Closed elray1 closed 4 months ago
The --updated-after
was just a way to ensure a small subset of the data for faster iteration when testing everything.
In a live version of this, will we need to use any dates at all? I.e., would it hurt to download the entire set of COVID-19 (homo sapien) genome data each time the pipeline runs? I think I saw in the dataset
CLI docs that they maintain a cache of that, and I'd like to explore it.
Exploring the cached data you mentioned makes sense! My current understanding is that most of the time we're running this, we will want to get counts based on sequences that were collected in roughly a ~2 month time span that's within the last ~6 months of the available data. I could imagine that using the cached data could be faster because it's cached, or pulling a subset could be faster because it's a substantially smaller amount of data than the full data set, or it might not matter because we could just set this thing up to run at 2am. In any case, the most important thing is for it to be correct :)

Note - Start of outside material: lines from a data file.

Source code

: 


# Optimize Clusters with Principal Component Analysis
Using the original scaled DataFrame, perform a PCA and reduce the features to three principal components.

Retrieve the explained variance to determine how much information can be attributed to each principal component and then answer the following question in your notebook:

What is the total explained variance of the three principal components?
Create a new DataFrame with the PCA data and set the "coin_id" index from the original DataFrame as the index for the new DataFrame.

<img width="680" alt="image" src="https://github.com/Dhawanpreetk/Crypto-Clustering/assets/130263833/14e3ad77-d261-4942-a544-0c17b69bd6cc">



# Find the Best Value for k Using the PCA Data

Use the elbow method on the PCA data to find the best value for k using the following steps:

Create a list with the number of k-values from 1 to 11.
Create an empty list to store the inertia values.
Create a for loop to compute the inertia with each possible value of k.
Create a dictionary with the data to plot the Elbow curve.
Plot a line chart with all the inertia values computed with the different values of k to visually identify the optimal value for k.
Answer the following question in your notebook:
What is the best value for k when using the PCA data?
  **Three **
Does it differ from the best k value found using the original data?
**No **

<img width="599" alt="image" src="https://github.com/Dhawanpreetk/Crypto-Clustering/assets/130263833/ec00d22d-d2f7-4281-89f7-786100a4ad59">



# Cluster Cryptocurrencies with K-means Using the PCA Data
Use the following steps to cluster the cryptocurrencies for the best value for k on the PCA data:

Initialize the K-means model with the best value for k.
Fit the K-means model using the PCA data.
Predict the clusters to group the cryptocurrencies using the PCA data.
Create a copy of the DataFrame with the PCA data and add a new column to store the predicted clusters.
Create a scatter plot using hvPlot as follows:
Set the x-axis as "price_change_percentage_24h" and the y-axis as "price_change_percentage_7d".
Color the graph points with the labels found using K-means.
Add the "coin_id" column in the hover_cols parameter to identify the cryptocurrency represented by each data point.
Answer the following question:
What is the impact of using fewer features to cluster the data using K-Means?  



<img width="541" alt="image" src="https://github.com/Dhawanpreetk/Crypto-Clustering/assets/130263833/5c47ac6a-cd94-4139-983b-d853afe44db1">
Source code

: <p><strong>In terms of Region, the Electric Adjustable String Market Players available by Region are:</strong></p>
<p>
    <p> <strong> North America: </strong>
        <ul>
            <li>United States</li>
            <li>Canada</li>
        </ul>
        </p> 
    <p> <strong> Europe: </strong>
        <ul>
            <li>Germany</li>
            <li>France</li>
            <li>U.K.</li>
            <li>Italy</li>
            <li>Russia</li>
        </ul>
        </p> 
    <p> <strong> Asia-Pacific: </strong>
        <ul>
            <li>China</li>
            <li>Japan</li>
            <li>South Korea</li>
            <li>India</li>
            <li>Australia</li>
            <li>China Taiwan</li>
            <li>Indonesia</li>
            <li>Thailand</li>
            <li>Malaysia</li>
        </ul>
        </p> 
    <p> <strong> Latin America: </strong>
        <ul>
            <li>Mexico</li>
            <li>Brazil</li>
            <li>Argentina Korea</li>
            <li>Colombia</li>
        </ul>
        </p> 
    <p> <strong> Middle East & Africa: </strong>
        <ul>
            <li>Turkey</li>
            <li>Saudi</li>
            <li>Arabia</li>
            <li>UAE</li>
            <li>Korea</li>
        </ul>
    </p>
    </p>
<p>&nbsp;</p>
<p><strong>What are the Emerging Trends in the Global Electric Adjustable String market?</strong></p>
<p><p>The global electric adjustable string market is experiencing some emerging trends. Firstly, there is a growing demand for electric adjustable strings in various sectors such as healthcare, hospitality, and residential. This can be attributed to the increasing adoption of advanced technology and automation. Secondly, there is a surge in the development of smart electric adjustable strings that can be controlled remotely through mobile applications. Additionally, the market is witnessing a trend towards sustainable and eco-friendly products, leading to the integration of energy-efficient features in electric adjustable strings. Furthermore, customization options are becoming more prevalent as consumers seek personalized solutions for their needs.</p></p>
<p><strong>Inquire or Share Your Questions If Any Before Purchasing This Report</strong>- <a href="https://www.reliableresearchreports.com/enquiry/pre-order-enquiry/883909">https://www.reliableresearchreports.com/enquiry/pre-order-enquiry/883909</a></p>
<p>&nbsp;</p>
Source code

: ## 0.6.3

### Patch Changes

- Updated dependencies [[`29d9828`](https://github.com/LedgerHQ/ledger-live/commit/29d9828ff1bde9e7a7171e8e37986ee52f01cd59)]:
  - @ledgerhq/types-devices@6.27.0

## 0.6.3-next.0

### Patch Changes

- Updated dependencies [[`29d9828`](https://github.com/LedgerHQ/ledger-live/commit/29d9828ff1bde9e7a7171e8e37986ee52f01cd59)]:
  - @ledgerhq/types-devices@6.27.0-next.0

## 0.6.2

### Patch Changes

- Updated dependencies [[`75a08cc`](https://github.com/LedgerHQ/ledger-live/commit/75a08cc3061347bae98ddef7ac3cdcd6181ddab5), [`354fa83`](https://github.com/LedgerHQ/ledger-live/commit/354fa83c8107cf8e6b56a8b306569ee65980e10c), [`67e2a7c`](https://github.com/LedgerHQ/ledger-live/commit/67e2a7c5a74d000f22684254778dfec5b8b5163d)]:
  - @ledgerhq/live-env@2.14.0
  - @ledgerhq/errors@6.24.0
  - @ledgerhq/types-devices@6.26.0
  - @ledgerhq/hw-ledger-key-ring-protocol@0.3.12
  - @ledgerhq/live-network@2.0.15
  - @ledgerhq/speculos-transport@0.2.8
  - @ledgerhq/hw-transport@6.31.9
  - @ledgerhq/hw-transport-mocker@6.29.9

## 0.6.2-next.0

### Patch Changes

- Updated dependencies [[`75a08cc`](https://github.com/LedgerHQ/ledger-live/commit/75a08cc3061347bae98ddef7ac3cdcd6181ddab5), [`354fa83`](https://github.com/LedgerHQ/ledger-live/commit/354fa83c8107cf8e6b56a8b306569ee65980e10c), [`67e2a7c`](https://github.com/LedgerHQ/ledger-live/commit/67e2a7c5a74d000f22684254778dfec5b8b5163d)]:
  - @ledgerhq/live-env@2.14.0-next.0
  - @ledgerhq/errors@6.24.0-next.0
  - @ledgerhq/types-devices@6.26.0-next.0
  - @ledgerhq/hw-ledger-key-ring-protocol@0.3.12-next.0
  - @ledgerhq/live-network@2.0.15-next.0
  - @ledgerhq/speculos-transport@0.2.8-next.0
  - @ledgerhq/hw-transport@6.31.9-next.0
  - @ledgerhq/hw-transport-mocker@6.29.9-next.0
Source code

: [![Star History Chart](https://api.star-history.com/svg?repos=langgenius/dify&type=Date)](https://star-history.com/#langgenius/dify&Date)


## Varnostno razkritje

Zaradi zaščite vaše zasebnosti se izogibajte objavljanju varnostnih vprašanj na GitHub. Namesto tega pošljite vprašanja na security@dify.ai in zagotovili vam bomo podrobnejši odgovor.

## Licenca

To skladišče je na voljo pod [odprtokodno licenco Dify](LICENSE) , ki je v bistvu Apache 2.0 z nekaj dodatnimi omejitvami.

This change was merged into the variant-data-pipeline
as part of https://github.com/reichlab/variant-nowcast-hub/pull/15
Looking at this line: https://github.com/reichlab/variant-nowcast-hub/blob/57e41557dc41b92ca1b937be8e5cf6325bc819a2/data-pipeline/src/covid_variant_pipeline/assign_clades.py#L39
I am not sure exactly what the
--updated-after
filter does. It's probably worth double checking that it reliably gets us everything we need. It may be that using--released-after
will get us to a safer/more inclusive data set that definitely includes all sequences with a collection date on or after the specified date.